The abstract nature of the position has led to a unique experience for Becca. Her position overlaps with almost all the positions at the park and her supervisors are in park management positions. This has made it easy to for her to get a grasp of the all the moving parts, which has been ideal for someone from non-Natural Resources background to. To me, this is one of the key benefits of the I.P. program. Unlike some other Conservation Corps opportunities, you are always in constant communication with natural resource professionals. You quickly learn what their jobs are like, what jobs you could like, and which ones you’d never want to work.
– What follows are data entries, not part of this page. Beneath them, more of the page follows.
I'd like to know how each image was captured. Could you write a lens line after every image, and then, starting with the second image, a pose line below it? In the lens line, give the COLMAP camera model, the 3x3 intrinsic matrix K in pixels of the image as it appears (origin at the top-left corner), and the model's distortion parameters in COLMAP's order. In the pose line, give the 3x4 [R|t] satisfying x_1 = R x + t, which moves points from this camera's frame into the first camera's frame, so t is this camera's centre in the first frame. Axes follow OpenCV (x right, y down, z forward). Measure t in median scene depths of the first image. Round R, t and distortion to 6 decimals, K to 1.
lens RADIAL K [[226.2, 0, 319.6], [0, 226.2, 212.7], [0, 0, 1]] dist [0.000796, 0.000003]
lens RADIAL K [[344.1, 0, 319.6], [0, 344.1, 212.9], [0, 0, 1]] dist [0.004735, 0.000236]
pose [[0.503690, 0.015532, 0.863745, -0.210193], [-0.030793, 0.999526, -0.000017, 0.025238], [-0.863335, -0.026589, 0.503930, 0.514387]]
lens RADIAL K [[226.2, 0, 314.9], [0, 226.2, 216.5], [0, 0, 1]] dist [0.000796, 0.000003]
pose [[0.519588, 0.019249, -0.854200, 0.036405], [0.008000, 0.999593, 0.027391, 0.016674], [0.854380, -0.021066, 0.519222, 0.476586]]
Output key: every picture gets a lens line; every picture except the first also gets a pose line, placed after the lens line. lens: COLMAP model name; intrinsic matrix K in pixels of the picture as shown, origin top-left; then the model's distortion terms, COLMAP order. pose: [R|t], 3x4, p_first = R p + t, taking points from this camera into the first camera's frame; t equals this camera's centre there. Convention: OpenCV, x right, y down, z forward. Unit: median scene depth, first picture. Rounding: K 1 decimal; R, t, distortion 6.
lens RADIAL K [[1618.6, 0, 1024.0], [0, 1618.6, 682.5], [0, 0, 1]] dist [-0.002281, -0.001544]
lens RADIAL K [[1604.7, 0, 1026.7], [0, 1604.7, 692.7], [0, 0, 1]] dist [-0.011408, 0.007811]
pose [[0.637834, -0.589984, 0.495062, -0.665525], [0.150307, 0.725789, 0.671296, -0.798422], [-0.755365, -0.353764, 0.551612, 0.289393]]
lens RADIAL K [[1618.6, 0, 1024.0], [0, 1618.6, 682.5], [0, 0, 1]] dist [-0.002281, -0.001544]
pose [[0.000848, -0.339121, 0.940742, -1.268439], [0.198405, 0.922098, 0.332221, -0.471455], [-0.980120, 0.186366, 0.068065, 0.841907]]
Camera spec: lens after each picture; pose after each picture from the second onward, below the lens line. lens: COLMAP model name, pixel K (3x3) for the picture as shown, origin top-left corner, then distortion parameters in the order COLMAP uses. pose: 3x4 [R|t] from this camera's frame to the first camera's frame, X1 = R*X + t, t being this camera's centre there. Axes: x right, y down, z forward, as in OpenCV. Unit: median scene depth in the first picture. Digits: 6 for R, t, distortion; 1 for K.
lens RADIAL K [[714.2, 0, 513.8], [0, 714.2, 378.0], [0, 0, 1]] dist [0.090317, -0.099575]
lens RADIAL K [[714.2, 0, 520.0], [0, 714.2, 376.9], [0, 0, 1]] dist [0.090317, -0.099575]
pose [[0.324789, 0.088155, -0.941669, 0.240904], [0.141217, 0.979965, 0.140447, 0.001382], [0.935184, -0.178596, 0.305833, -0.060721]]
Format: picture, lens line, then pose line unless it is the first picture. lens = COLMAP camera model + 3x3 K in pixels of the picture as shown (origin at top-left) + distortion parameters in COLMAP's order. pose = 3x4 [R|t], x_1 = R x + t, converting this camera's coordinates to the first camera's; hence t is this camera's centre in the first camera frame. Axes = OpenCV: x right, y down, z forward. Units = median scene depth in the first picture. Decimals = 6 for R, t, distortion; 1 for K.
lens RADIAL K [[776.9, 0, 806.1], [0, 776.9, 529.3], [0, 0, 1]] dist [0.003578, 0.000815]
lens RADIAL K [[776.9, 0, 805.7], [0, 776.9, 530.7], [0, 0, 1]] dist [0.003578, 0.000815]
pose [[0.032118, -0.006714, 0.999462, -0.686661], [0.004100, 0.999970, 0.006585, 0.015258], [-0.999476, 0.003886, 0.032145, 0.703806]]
Perks aside, Becca does note that her project is so huge that it feels like, “she is chipping away at a mountain.” However, she contrasts this with the joy of watching the mountain get smaller with the hope of it being finally turned into a mole hill by the CCMI members who finish the project after her.

A person feeding alarge paper chart into a scanner.
Becca busy at work scanning documents for the digital database. Now that many agencies have transferred to a digital format, many projects like Becca’s are needed to transfer old documents to a digital system with an organized file structure.

As I ended my conversation with Becca, it has become clear to me that she is continuing to explore where she currently fits on the spectrum between passion and stability. She is clearly taking big steps to discover herself and it seems like she wants to keep on doing that. After her term is over, her ideal position would be one that she where she can build up a knowledge base in something that she can pass on to the public. She hopes to gain this in more experiences like in field work with CCMI and other conservation corps, or looking at seasonal positions with other agencies and organizations.

Becca is keeping the future in mind but right now is focused on the present. She has a countdown clock right now to remind herself of how many days she has left. Her goals: Get into the field and do some mapping, learn how to fish, and go camping. As she noted, “There will always be a desk job if you need it.” Might as well get out and explore a bit!


Thanks for reading and catch you in a few weeks!